(Excerpted passage):
****************************************

2018 Elections: Factionalism, Tribalism in Zanu PF structures

By Tau Tawengwa

“….Saka iniwo ndakatumwaa ne magamatox. Magamatox akati nyaya yaVaChamisa ndochaiyo… magamatox ndo aizikanwa seZANU, akabva akaita imwe chikamu chonzi G40… gamatox 40 iri, raiti kuti toda munhu ane 40 years kuti atonge, zvino 40 years dzaka bata VaChamisa….”

Tau Tawengwa
Tau Tawengwa

(“….And I too was sent by the Gamatox faction. The Gamatox faction say that Chamisa is the real deal… the Gamatox faction is what was really known as ZANU, and then it evolved into what became known as the G40 faction… the Gamatox-40 faction said they wanted people who are 40 years and below, and now here is Mr. Chamisa who is 40 years old….”)

These were the utterances made by Zimbabwe People First Opposition leader Kudakwashe Bhaskiti during an MDC-Alliance rally which took place in Chiweshe on Sunday 25 March 2018.

****************************************

(Information supplied):
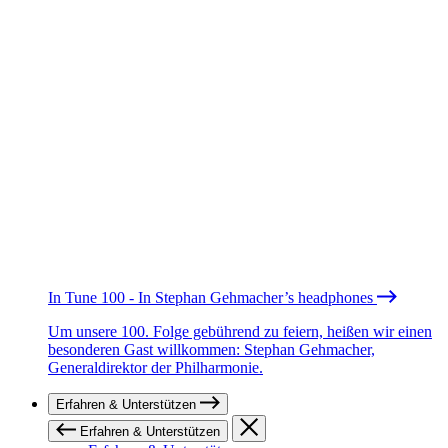
In Tune 100 - In Stephan Gehmacher’s headphones
Um unsere 100. Folge gebührend zu feiern, heißen wir einen
besonderen Gast willkommen: Stephan Gehmacher,
Generaldirektor der Philharmonie.
Erfahren & Unterstützen
Erfahren & Unterstützen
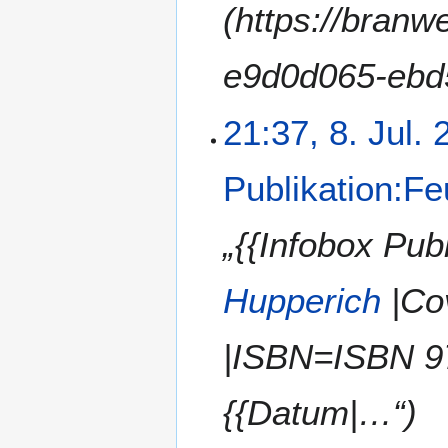
(https://branw
e9d0d065-ebd
21:37, 8. Jul.
Publikation:Fe
„{{Infobox Pub
Hupperich
|Co
|ISBN=ISBN 9
{{Datum|…“)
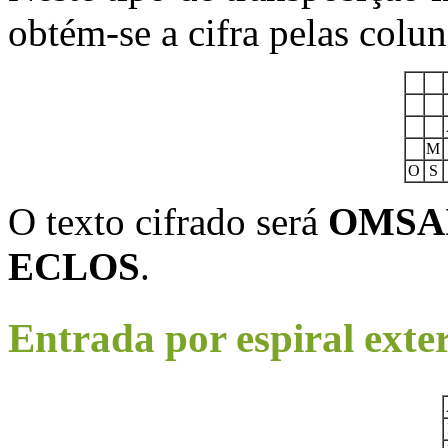
obtém-se a cifra pelas colun
M
O
S
O texto cifrado será
OMSAI
ECLOS
.
Entrada por espiral exte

****************************************

(Required action 1): List every person named in the article on factionalism in Zanu PF.
(Required action 2): Please pick up the article on factionalism in Zanu PF after its last sentence and write the next part.

(Exercise result 1): Tau Tawengwa, Chamisa, Kudakwashe Bhaskiti

(Exercise result 2):
Many opposition leaders addressed that sizeable and largely youthful crowd before Nelson Chamisa took to the podium.

Some of the leaders who attended that rally are: Mr. Tendai Biti, Retired Brigadier General Mutambara and Professor Welshman Ncube.

All in all, the entire event- particularly Mr. Bhaskiti’s soliloquy- was a depiction of what should be taken as a serious political warning by  ZANU-PF if that party wants achieve the electoral victory that it envisages.

I will explain why in this article.

The strategy of the MDC-Alliance 

After the 2013 elections, many of us thought that the Zimbabwean opposition was politically dead, and that it wouldn’t resurrect. This was especially true after the post-2013 MDC-T split which saw Mr Tendai Biti and Mr Elton Mangoma forming their own political parties.

However, not long after that, ZANU-PF’s internal factional wars gave a lifeline to what was an all but dead opposition.

After its 2014 congress ZANU-PF’s former Vice President Dr Joice Mujuru and many of her supporters including Kudakwashe Bhaskiti were fired from the party.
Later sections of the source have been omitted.